Hezekiah Masses and the Raiders’ draft turn that kept Cal’s defensive back streak alive

The moment the call came, hezekiah masses stepped into a story that had been building across two college stops and one standout senior season. The Las Vegas Raiders selected the California cornerback with the No. 175 overall pick in the 2026 NFL Draft, and the choice kept California’s run of defensive backs in the draft alive for another year.
For Masses, the selection tied together a path that began at Florida International, shifted to Cal Berkeley, and ended with national recognition. For California, it added another name to a streak that has turned the program’s defensive back room into a recurring draft presence.
What did the Raiders see in Hezekiah Masses?
Masses arrived at Cal as a senior transfer and made the most of one season with the Bears. He led the nation last season with 18 passes defended, and the context around that number matters: 13 passes broken up, five interceptions, and 47 tackles. In a draft class that often rewards immediate production, those figures gave the Raiders a clear case for a corner who had already shown he could influence games in coverage.
The pick came at No. 175 overall, placing Masses in the fifth round. He was the 22nd cornerback drafted this year. The Raiders used their selection after taking projected first-round cornerback Jermod McCoy of Tennessee earlier in the draft, adding another defensive back to a class that had already begun to take shape.
Masses’ route to that moment was not the smoothest. He spent his first three seasons at FIU, where he totaled 74 solo tackles, four interceptions and 12 interceptions in his time there. Then came the move to Cal Berkeley, where the senior season became the most visible chapter of his college career.
Why does this pick matter for California?
For Cal, the selection was about more than one player. It marked the seventh consecutive year a Cal defensive back has been chosen in the NFL Draft. That kind of streak is rare enough to become part of a program’s identity, and Masses became the latest name to carry it forward.
The recent line of draft picks includes cornerback Nohl Williams in the third round, safety Craig Woodson in the fourth round and cornerback Marcus Harris in the sixth round a year earlier. The Bears’ current streak began in 2020, when safeties Ashtyn Davis and Jaylinn Hawkins went in the third and fourth rounds, respectively. Since then, Cal defensive backs such as Camryn Bynum, Elijah Hicks, Daniel Scott and Patrick McMorris have also heard their names called.

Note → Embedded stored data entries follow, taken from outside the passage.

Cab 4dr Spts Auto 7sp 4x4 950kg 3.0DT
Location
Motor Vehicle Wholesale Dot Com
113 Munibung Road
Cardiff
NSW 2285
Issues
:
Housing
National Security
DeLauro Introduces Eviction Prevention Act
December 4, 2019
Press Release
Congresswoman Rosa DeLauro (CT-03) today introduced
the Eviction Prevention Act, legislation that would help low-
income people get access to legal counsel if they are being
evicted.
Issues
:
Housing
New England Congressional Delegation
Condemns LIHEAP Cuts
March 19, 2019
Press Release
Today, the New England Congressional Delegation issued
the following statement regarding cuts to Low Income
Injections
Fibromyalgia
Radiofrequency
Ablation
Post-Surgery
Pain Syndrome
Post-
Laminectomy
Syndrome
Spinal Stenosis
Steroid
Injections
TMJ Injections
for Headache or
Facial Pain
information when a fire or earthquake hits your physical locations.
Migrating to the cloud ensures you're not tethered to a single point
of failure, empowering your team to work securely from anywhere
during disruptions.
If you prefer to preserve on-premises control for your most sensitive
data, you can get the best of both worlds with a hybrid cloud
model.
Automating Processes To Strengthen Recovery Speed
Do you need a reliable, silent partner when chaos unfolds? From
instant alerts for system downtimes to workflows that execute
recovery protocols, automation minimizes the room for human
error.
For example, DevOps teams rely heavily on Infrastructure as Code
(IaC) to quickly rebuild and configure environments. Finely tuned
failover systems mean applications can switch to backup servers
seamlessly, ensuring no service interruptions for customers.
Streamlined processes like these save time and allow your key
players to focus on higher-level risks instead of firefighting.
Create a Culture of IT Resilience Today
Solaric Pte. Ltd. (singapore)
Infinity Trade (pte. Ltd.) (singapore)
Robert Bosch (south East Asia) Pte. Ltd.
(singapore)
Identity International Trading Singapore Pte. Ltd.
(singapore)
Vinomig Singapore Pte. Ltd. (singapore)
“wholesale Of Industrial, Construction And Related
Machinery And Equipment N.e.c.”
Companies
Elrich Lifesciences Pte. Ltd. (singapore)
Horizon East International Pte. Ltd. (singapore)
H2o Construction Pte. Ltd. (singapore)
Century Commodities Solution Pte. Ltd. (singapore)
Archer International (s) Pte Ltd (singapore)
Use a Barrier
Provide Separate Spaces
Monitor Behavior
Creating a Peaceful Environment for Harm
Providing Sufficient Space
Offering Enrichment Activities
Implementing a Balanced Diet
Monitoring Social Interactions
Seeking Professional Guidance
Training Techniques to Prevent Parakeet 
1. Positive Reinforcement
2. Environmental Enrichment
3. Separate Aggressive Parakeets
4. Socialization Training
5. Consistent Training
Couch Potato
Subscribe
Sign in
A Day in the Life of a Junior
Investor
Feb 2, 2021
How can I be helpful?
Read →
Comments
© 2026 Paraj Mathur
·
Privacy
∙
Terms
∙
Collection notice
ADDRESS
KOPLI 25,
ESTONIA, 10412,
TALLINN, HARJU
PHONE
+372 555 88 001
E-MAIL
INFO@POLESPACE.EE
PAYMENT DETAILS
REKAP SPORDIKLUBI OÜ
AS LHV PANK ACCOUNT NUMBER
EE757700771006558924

There is a practical side to that pattern. A total of nine Cal defensive backs were drafted over the previous six years, and eight of them were on NFL opening day rosters last fall. That is the kind of detail that gives a school’s draft streak real weight: it is not only about being chosen, but about staying in the league long enough to matter.
How did Masses’ final season shape his profile?
Masses’ senior year put him in the middle of a larger conversation about cover corners who can finish plays. He was named First-Team All-ACC and Second-Team All-American last season, recognition that matched the statistical output. The combination of production and honors helped define him as a player who could be trusted on the outside.
His profile also reflects the human side of the draft. A former two-star prospect out of Florida, Masses moved from an initial path at FIU to a bigger spotlight at Cal Berkeley. That kind of progression is not linear, and it is often the difference between being noticed and being overlooked. In his case, the final season gave the Raiders a player with measurable impact and a clear upward arc.
There is also the broader reality of draft opportunity. For Cal, another defensive back selected reinforces the program’s recent consistency. For Masses, it is the next step after a year in which his play became impossible to ignore.
What comes next for Hezekiah Masses?
The selection does not promise a finished story; it opens one. The Raiders added a cornerback who led the nation in passes defended and who arrived at this point through three seasons at FIU and one at Cal Berkeley. The next chapter will be about how that college production translates in a new environment.
For now, the scene is simple: a fifth-round pick, a draft room turn, and a streak preserved. In the background sits the same image that defined Masses’ final college season — a defender breaking up passes and forcing quarterbacks to think twice. For hezekiah masses, the question is no longer whether he belongs in the draft conversation. It is how far that conversation can still go.